The NCAA transfer portal has overtaken college athletics in recent years, though not without various attempts by the NCAA to limit its impact.
On Wednesday, the NCAA approved even more new rules regarding the portal, specifically regarding the transfer portal windows (the established timeframes during which players can enter their names in the portal) that were established in summer 2022.
The Division I Council approved changes to transfer windows across all sports, but most notably for football at both the FCS and FBS levels, and for men’s and women’s basketball.

The transfer portal window for both FCS and FBS football has been reduced from 60 days to 45 total days, spread out over two windows of time.

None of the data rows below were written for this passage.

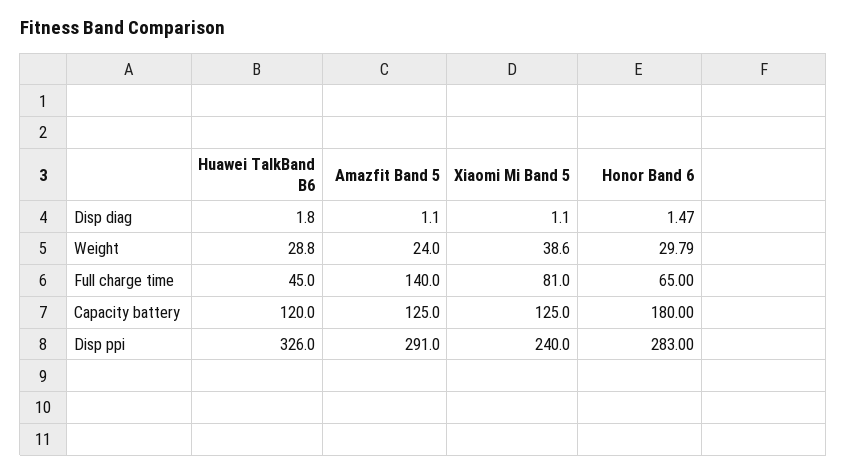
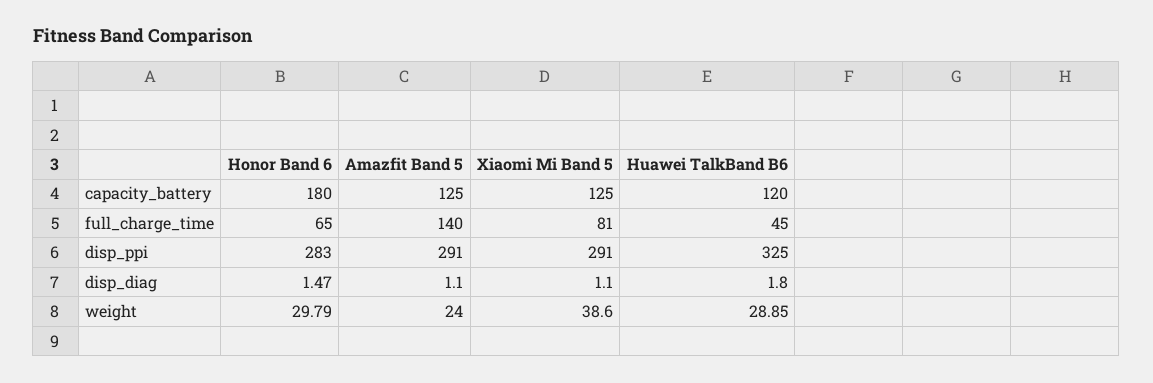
Huawei TalkBand B6, Weight: 28.8 -> 28.85
Huawei TalkBand B6, Disp ppi: 326 -> 325
Xiaomi Mi Band 5, Disp ppi: 240 -> 291

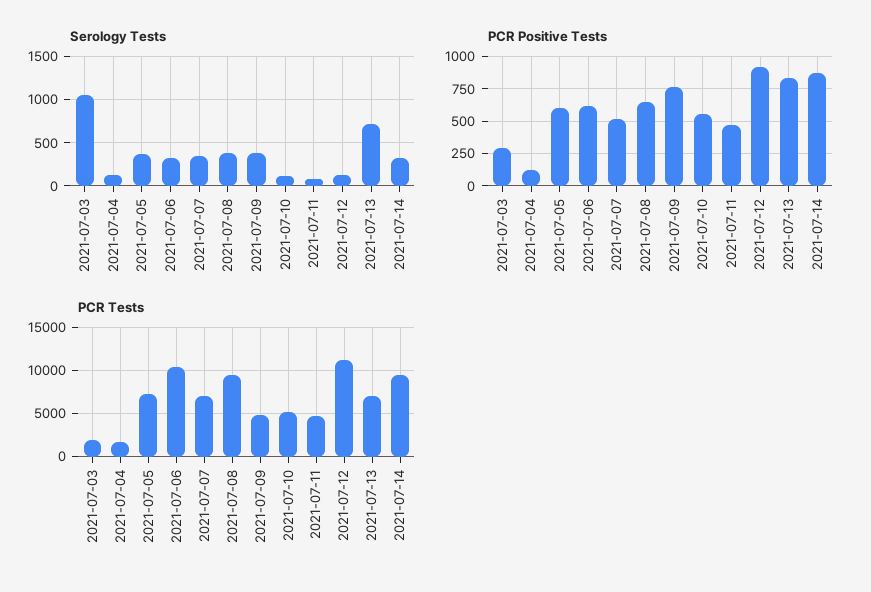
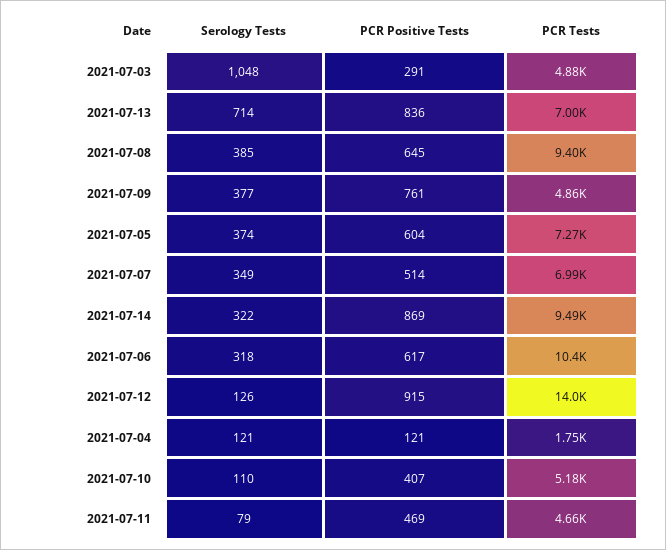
PCR Positive Tests, 2021-07-10: 550 -> 407
PCR Tests, 2021-07-03: 2000 -> 4880
PCR Tests, 2021-07-12: 11000 -> 14000

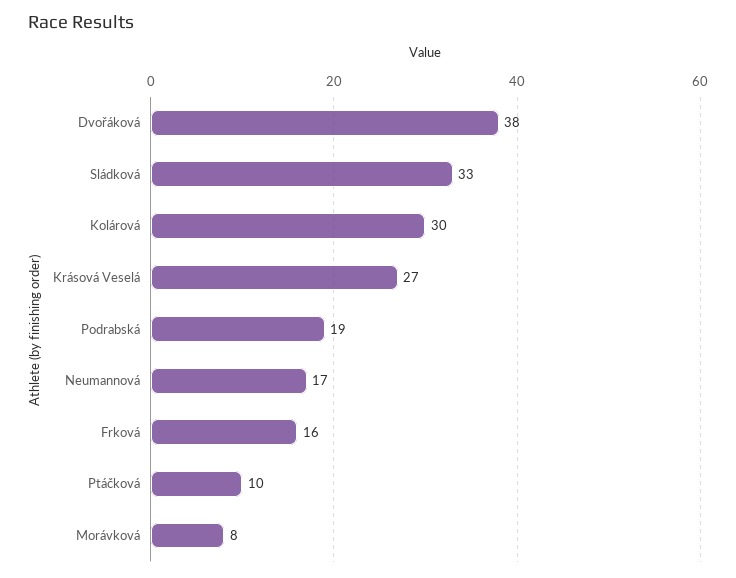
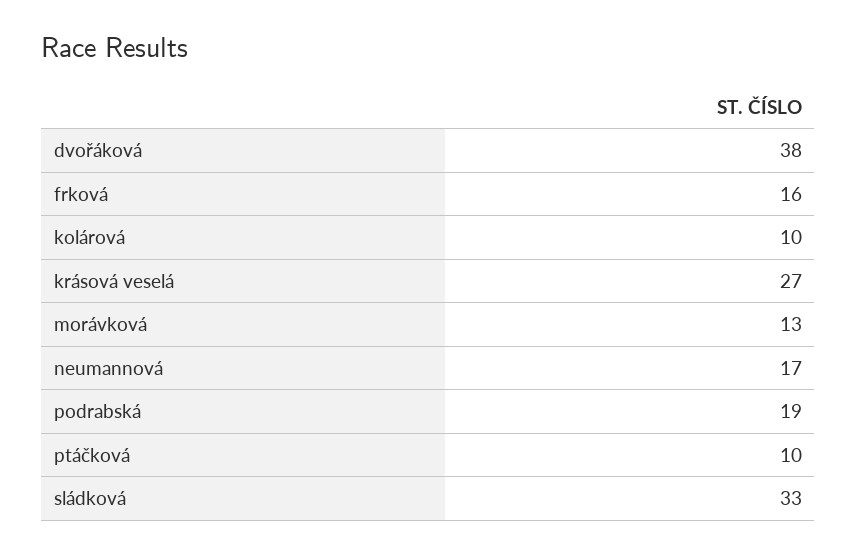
Kolárová: 30 -> 10
Morávková: 8 -> 13

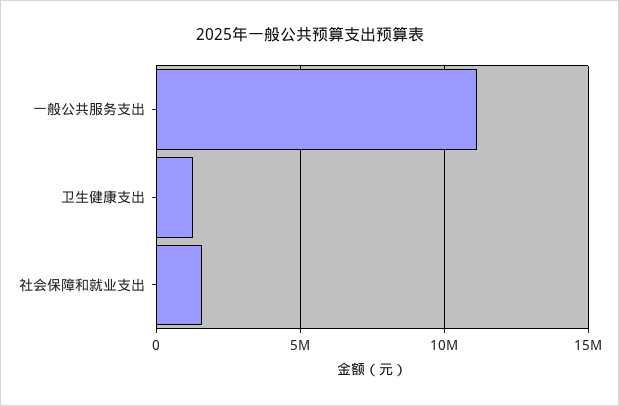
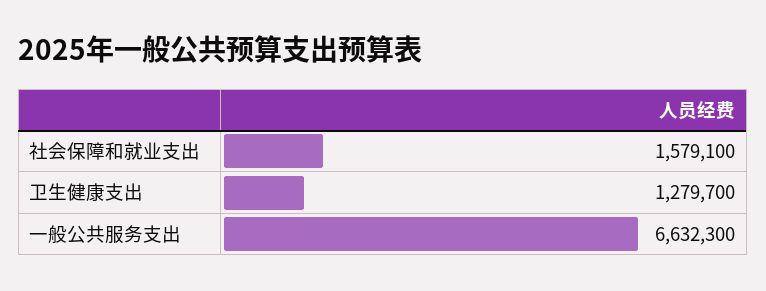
一般公共服务支出: 11000000 -> 6632300

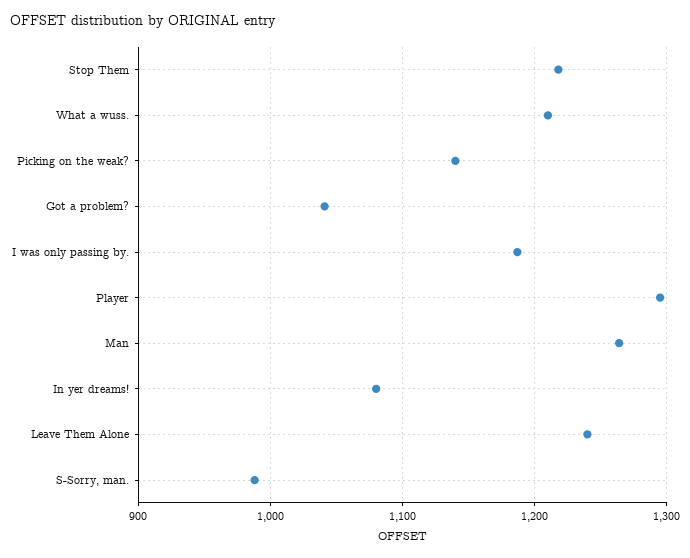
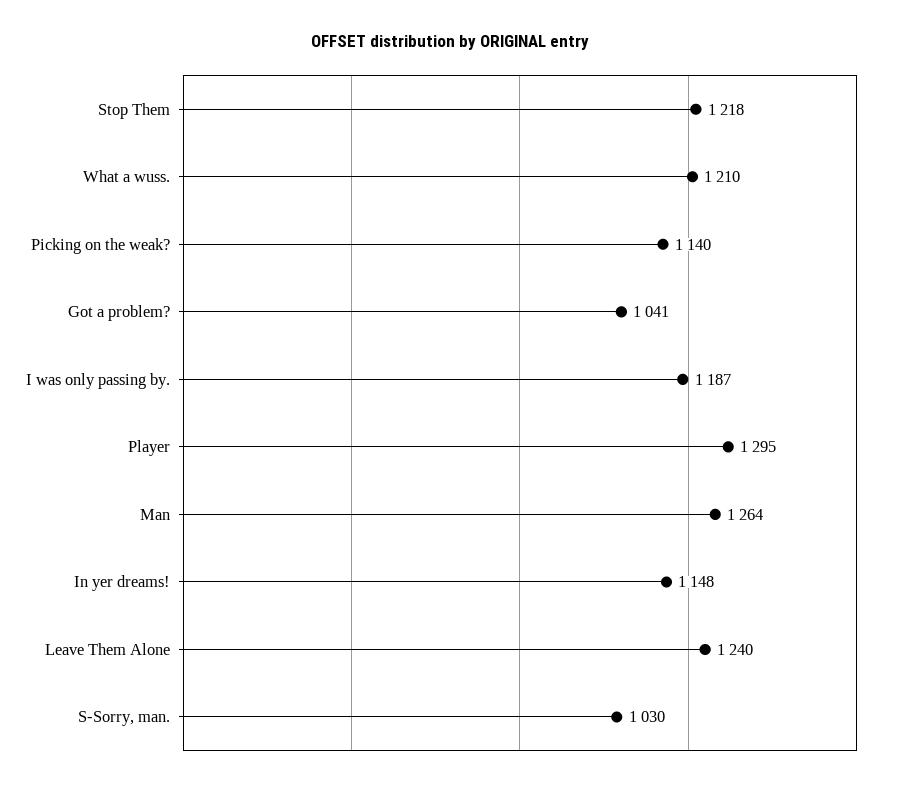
In yer dreams!: 1080 -> 1148
S-Sorry, man.: 990 -> 1030

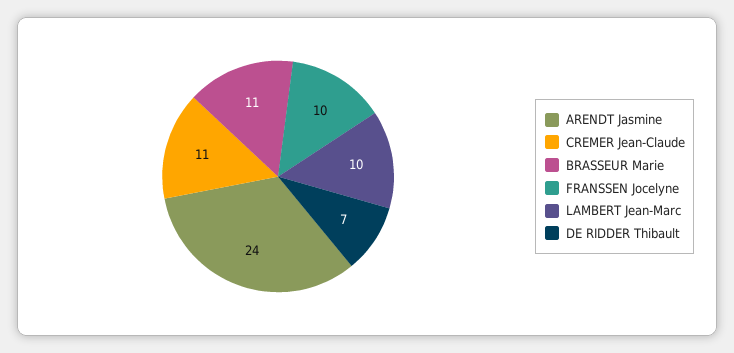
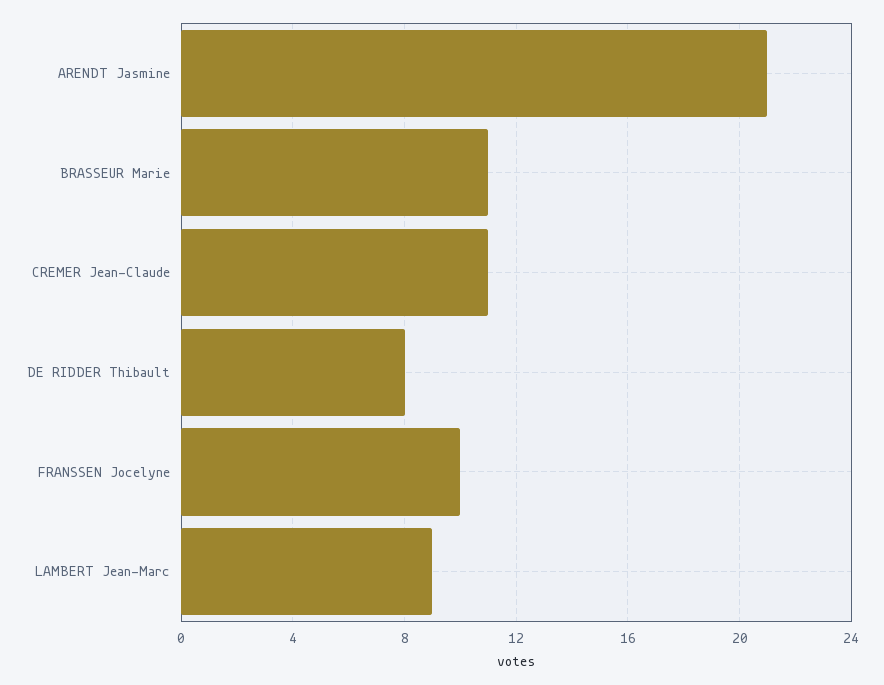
ARENDT Jasmine: 24 -> 21
LAMBERT Jean-Marc: 10 -> 9
DE RIDDER Thibault: 7 -> 8

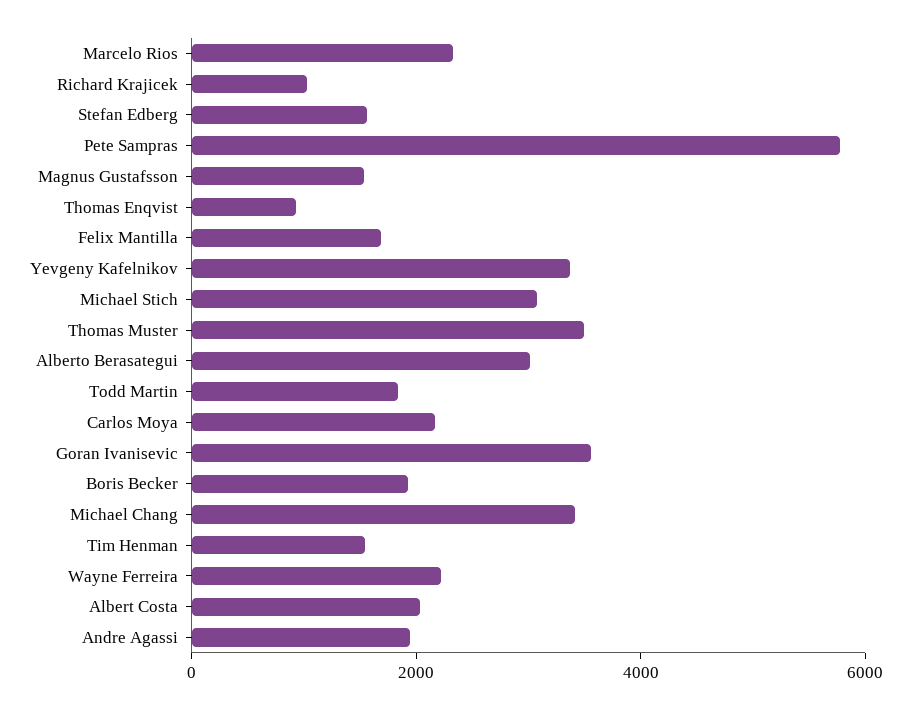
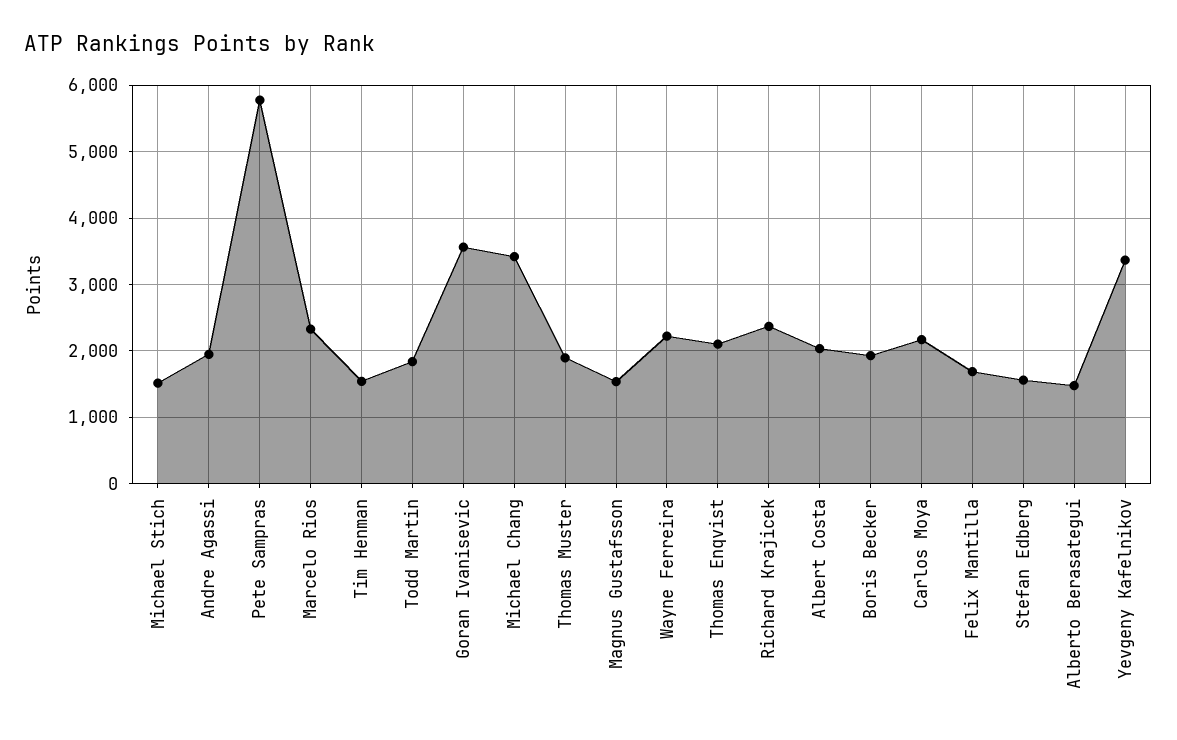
Richard Krajicek: 1000 -> 2400
Thomas Enqvist: 1000 -> 2100
Michael Stich: 3000 -> 1500
Thomas Muster: 3500 -> 1900
Alberto Berasategui: 3000 -> 1500

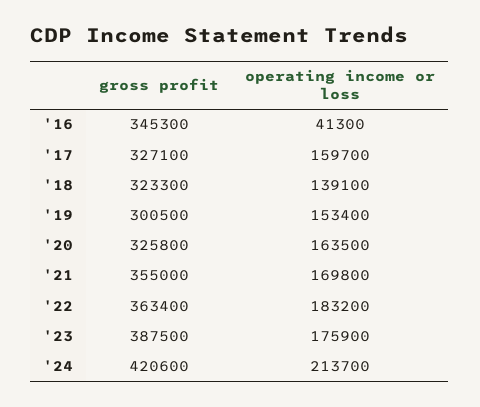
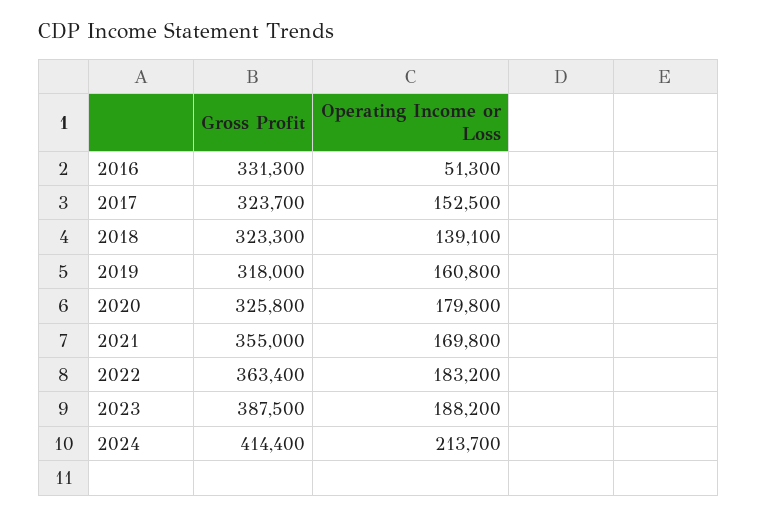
gross profit, '16: 345300 -> 331300
operating income or loss, '16: 41300 -> 51300
gross profit, '17: 327100 -> 323700
operating income or loss, '17: 159700 -> 152500
gross profit, '19: 300500 -> 318000
operating income or loss, '19: 153400 -> 160800
operating income or loss, '20: 163500 -> 179800
operating income or loss, '23: 175900 -> 188200
gross profit, '24: 420600 -> 414400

There will be a 30-day window beginning the Monday after conference championship games (at the FBS level) in early December, while athletes who play on College Football Playoff teams will be granted an extra five-day window in January.
There will also be a 15-day window for players to enter the portal during the latter half of April.
For basketball, the transfer portal window will open the Monday after Selection Sunday and stay open for 45 days.
Initially, it was the NCAA’s hope to limit the transfer portal windows to just 30 total days during a calendar year — from the originally established 60 days — but 45 days became the compromise.
“In both men’s and women’s basketball, the council determined that a 45-day window that concludes on or before May 1 best enables coaches to understand their current rosters, provides stability for student-athletes remaining at the school as they prepare for summer basketball, and encourages student-athletes who intend to transfer to do so before final exams at their current schools and summer school application deadlines at most campuses,” reads a statement by Lynda Tealer, chair of the council and deputy athletics director at Florida. “Moving forward, we will continue to evaluate the impact of transfer windows on student-athletes, coaches and athletics programs.”
Other transfer portal window changes that are of note:
- There will soon be deadlines for when graduate transfers must notify the NCAA of their intent to enter the transfer portal (previously, graduate transfers could enter the portal at any date), starting in 2024-25. Those deadlines are May 1 for fall and winter sports and July 1 for spring sports.
- The NCAA has eliminated the requirement that undergraduate transfers count against financial aid limits if those athletes voluntarily withdraw from the school for nonathletics reasons.
- The NCAA will permanently eliminate the annual limit on initial counters in both FBS and FCS programs (previously, those stood at 25 and 30 per year, respectively, per program). Meaning schools can add any number of scholarship players each year, as long as they have enough scholarships available out of the 85 afforded in total.